Regulation must become more outcome-based.

  • As AI agents take over workflows, as tokenised securities and stablecoins evolve, regulatory frameworks must focus on outcomes rather than prescribing every technical detail.

  • Outcome-oriented regulation is harder to design - but more durable. It gives firms confidence to make long-term investments.

Collaboration must become more structured.

  • Across Asia, structured collaboration has accelerated innovation – joint sandboxes, shared experiments, harmonised standards.

  • While competition among financial institutions is natural, collaboration to address common challenges and achieve synergies is equally important.

Japan's co-operation with Singapore under the FSA-MAS FinTech framework is a good example of cross-border collaboration

  • Japan has deep expertise in infrastructure development and quality control.

  • Singapore has experience in regulatory innovation and ecosystem design.
  • When these strengths connect, everyone benefits.
  • GFTN exists to make these connections systematic.

 

CONCLUSION

Let me close where we began - the vessel. Japan enters this phase of technological change from a position of strength.

> [SUPPLIED MATERIAL]:
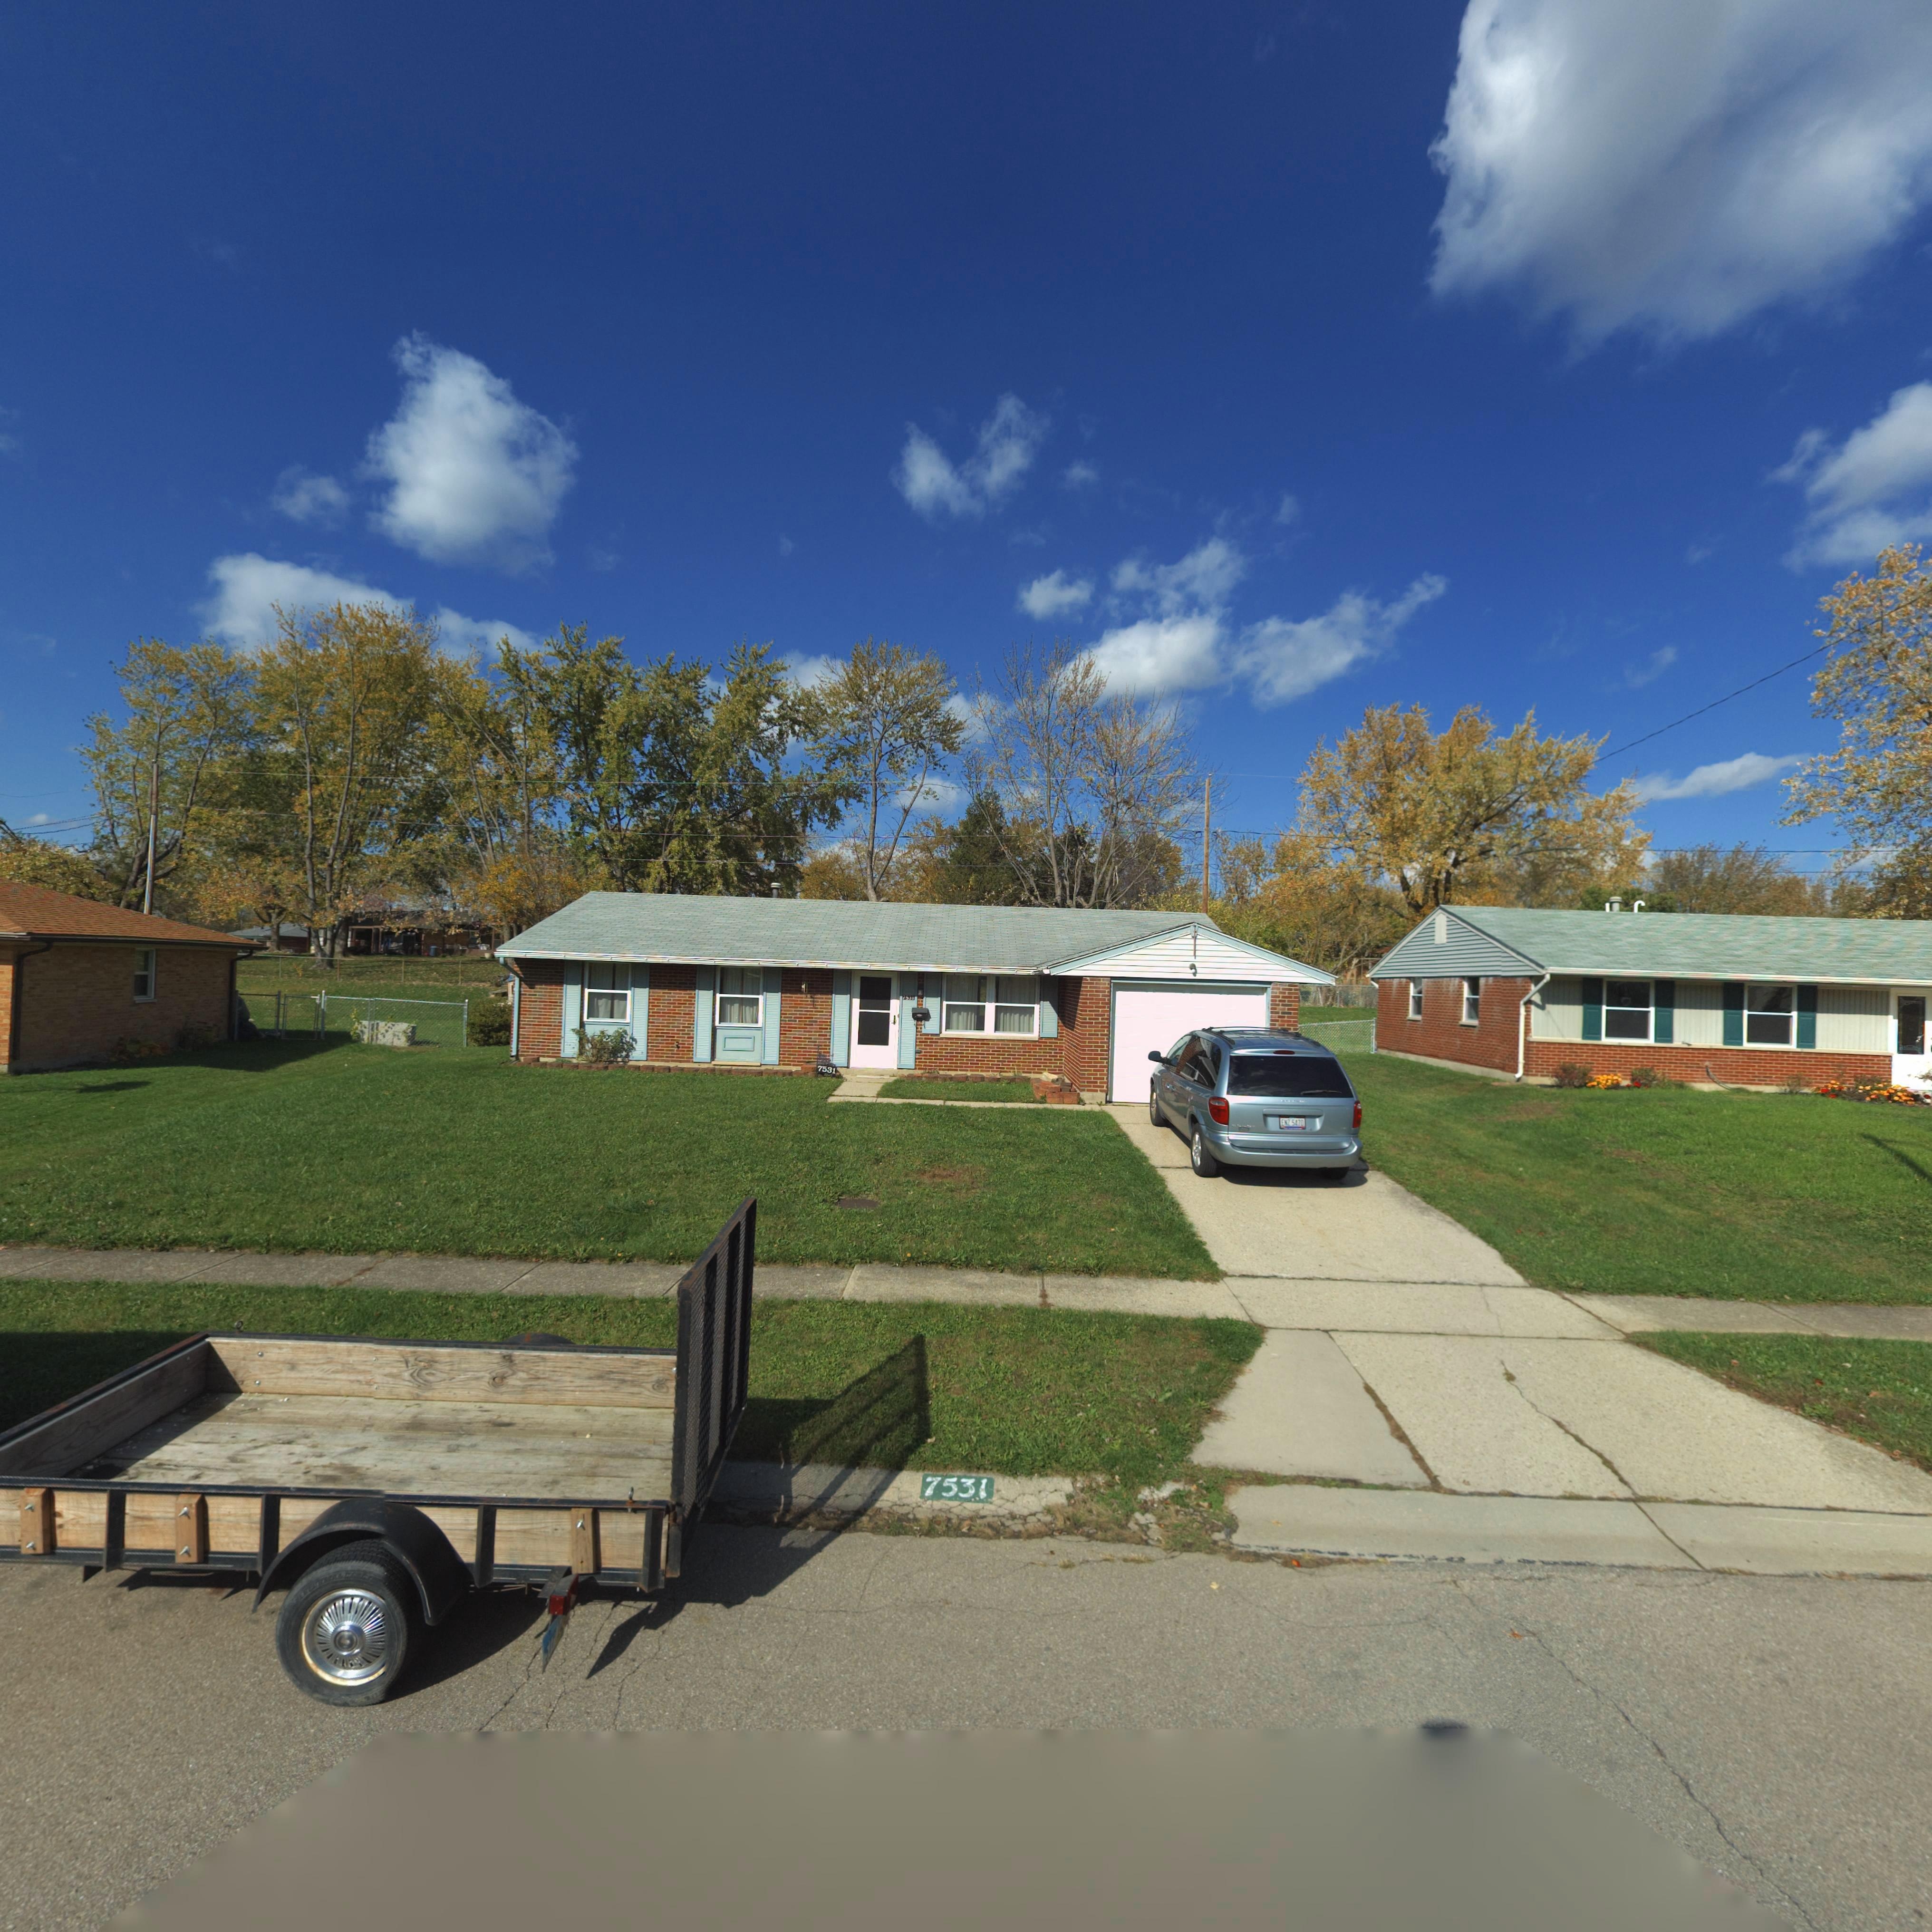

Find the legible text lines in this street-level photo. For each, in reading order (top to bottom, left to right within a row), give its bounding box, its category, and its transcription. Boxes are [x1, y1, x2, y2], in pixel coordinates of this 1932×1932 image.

[902, 995, 915, 1001] StreetNumber: 7531
[817, 1064, 837, 1075] StreetNumber: 7531
[924, 1476, 989, 1500] StreetNumber: 7531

> [COMPLETE THE FOLLOWING]:
A. Output the part of the speech from "Regulation must become" up to and including "make long-term investments.".
B. In the speech, what does Japan have deep expertise in?
Work only from the speech, not the data.

> [WRITTEN ANSWERS]:
A.
Regulation must become more outcome-based.

  • As AI agents take over workflows, as tokenised securities and stablecoins evolve, regulatory frameworks must focus on outcomes rather than prescribing every technical detail.

  • Outcome-oriented regulation is harder to design - but more durable. It gives firms confidence to make long-term investments.

B. Infrastructure development and quality control.